= WHAT NEEDS TO BE DONE =
Name every lecturer listed in the mid-infrared photonics seminar announcement, along with the email address given for each.

Light in the mid-infrared (MIR) spectral region (around 2 to 20 µm) is crucial for our lives since it cools our planet and enables modern molecular spectroscopy "fingerprint" technologies for chemical recognition in labs, industries, agriculture and mining. Unique applications range from astronomy (e.g., black-hole mass assessment) to powering the nano-lithography needed for next-generation chips and near-field nanoscopes that may help characterize living cells.

In this seminar, we offer contributions that start from (i) selected fundamentals of mid-infrared photonics (light generation, optical components, modulation, detection, ...) to demonstrate (ii) a specific application such as thermography, optical communication, meteorology, astronomy, and spectroscopy both in the far-field (FTIR) and near-field (SNOM) regimes — or the other way round.

About the lecture

Time and place

Wednesdays, 16:15-17:45 s.t.
Format: Online seminar through Zoom

The seminar will start on November 11th. 

Note: To attend the seminar, please register in the LMU online course system at https://lsf.verwaltung.uni-muenchen.de/

Lecturers

Dr. Andreas Tittl, andreas.tittl@physik.uni-muenchen.de
Dr. Fritz Keilmann, fritz.keilmann@lmu.de
Prof. Stefan Maier, stefan.maier@physik.uni-muenchen.de

Format

The seminar will focus on a range of topics related to mid-IR photonics, which will be covered in presentations given by the participating students as well as in special lectures.

Topics

Possible topics that we will cover are given below (together with some examples of relevant mid-IR technologies).

  • Infrared imaging of the black hole in our galaxy, Nobel Prize 2020 (bolometer camera)
  • Thermal imaging and night vision systems for materials testing, electronics, and medicine
  • Fundamentals of vibrational spectroscopy
  • The role of infrared radiation in earth's cooling (Michelson interferometer and bolometer)
  • Mid-IR spectroscopy for analyzing physiological processes, protein modifications in living cells (MCT detector)
  • Mid-IR nanoscopy of cells (s-SNOM)
  • Infrared light generation (globars, synchrotron, broadband laser sources, quantum cascade lasers)
  • Remote pollution sensing (dual frequency comb spectroscopy)
  • Hyperspectral earth mapping for detecting crops, minerals, etc.

= EXTRACTED ENTRIES =
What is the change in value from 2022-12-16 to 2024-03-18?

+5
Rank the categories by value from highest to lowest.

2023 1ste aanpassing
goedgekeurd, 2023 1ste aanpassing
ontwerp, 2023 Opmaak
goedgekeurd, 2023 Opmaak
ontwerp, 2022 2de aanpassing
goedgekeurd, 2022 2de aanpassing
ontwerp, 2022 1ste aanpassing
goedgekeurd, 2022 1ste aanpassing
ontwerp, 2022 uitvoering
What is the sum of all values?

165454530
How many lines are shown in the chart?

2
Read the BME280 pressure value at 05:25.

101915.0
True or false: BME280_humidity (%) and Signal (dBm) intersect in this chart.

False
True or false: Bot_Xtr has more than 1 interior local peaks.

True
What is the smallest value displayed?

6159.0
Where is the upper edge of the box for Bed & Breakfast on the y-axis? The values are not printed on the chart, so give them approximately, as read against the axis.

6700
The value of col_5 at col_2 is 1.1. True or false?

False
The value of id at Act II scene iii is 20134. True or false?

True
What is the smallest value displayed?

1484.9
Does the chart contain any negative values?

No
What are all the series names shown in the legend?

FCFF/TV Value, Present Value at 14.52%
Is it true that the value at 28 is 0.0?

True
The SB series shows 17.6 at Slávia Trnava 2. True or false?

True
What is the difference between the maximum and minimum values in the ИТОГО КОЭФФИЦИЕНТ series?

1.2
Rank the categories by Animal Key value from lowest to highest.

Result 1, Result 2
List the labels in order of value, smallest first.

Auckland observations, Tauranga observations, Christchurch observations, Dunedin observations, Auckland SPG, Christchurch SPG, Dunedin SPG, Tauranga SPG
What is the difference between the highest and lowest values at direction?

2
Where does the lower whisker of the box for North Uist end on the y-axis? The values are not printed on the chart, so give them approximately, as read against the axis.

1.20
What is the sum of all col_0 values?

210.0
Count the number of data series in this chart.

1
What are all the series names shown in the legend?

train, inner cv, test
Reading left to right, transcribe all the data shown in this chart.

= RESPONSE TO THIS TASK =
Dr. Andreas Tittl, andreas.tittl@physik.uni-muenchen.de
Dr. Fritz Keilmann, fritz.keilmann@lmu.de
Prof. Stefan Maier, stefan.maier@physik.uni-muenchen.de